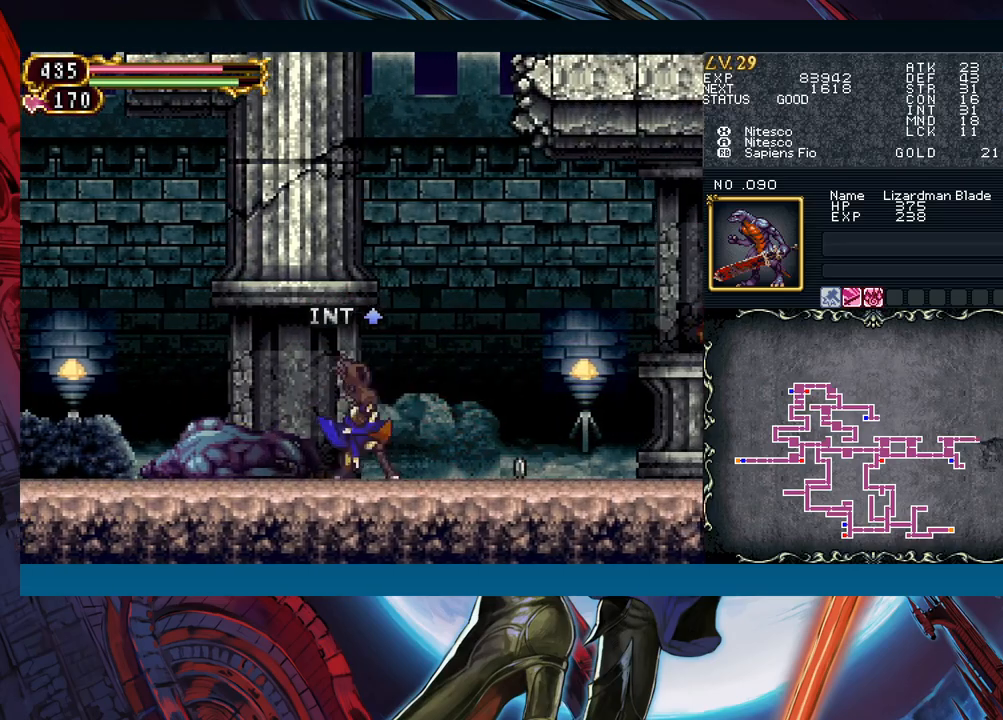
{"buttons": [], "left_stick": "down-right", "events": [[67, "left_stick", "left"], [133, "B", "down"], [183, "left_stick", "down-right"], [233, "B", "up"], [300, "B", "down"], [367, "B", "up"]]}
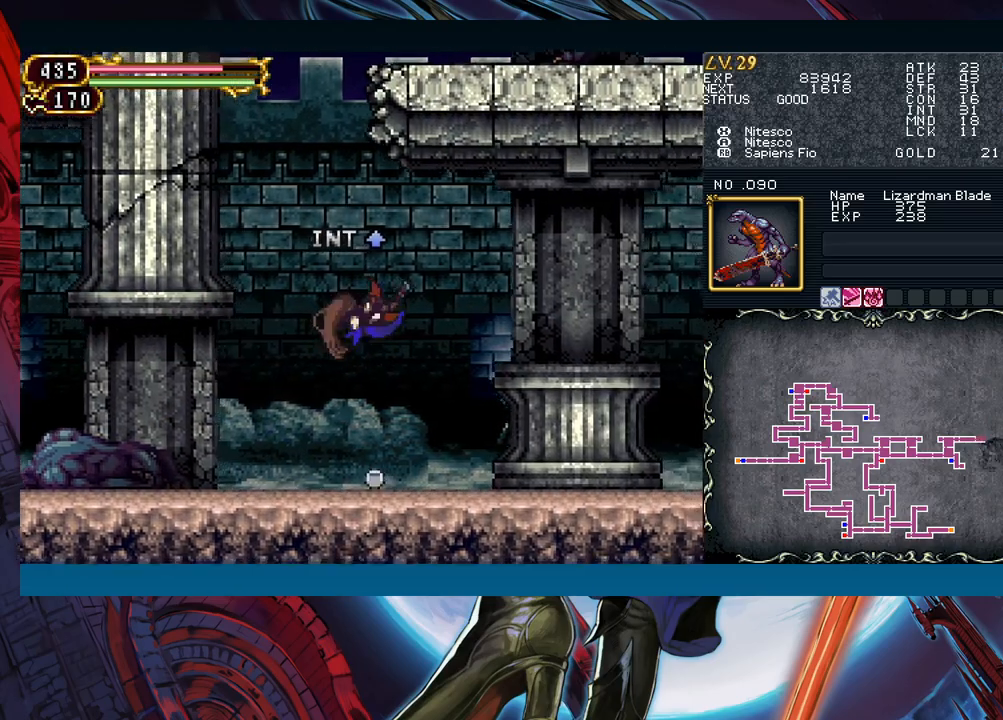
{"buttons": [], "left_stick": "left", "events": [[83, "left_stick", "right"], [283, "left_stick", "center"], [417, "left_stick", "left"]]}
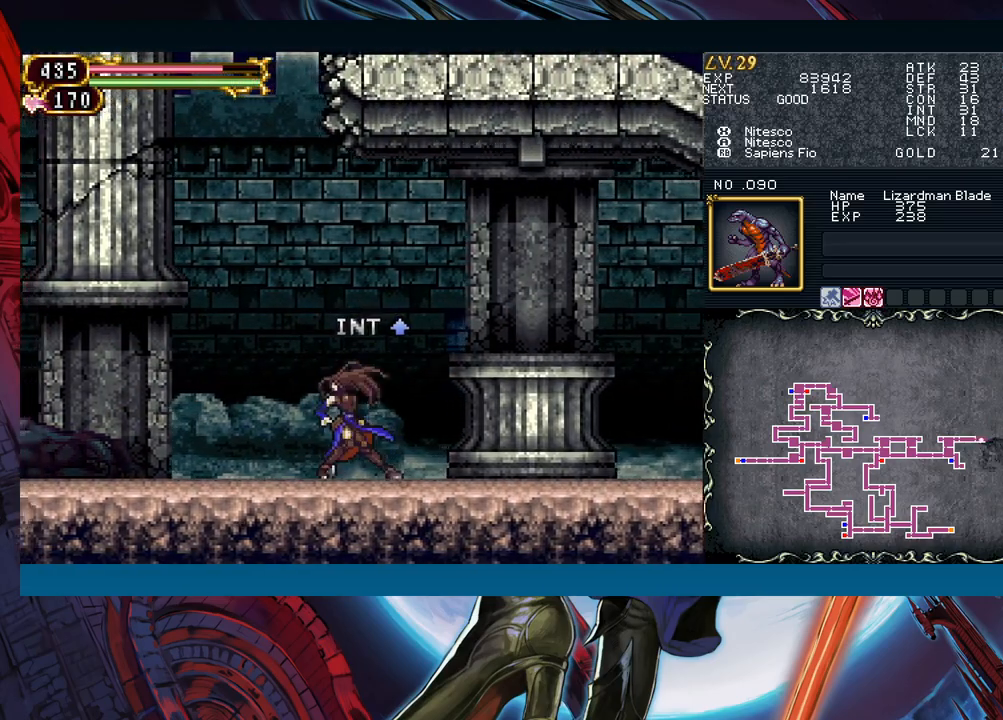
{"buttons": [], "left_stick": "right", "events": [[67, "left_stick", "right"], [133, "B", "down"], [267, "B", "up"], [350, "B", "down"], [500, "B", "up"]]}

**Required action:** Report each line of the material above where the word "down" appears.

**Response for this exercise:**
{"buttons": [], "left_stick": "down-right", "events": [[67, "left_stick", "left"], [133, "B", "down"], [183, "left_stick", "down-right"], [233, "B", "up"], [300, "B", "down"], [367, "B", "up"]]}
{"buttons": [], "left_stick": "right", "events": [[67, "left_stick", "right"], [133, "B", "down"], [267, "B", "up"], [350, "B", "down"], [500, "B", "up"]]}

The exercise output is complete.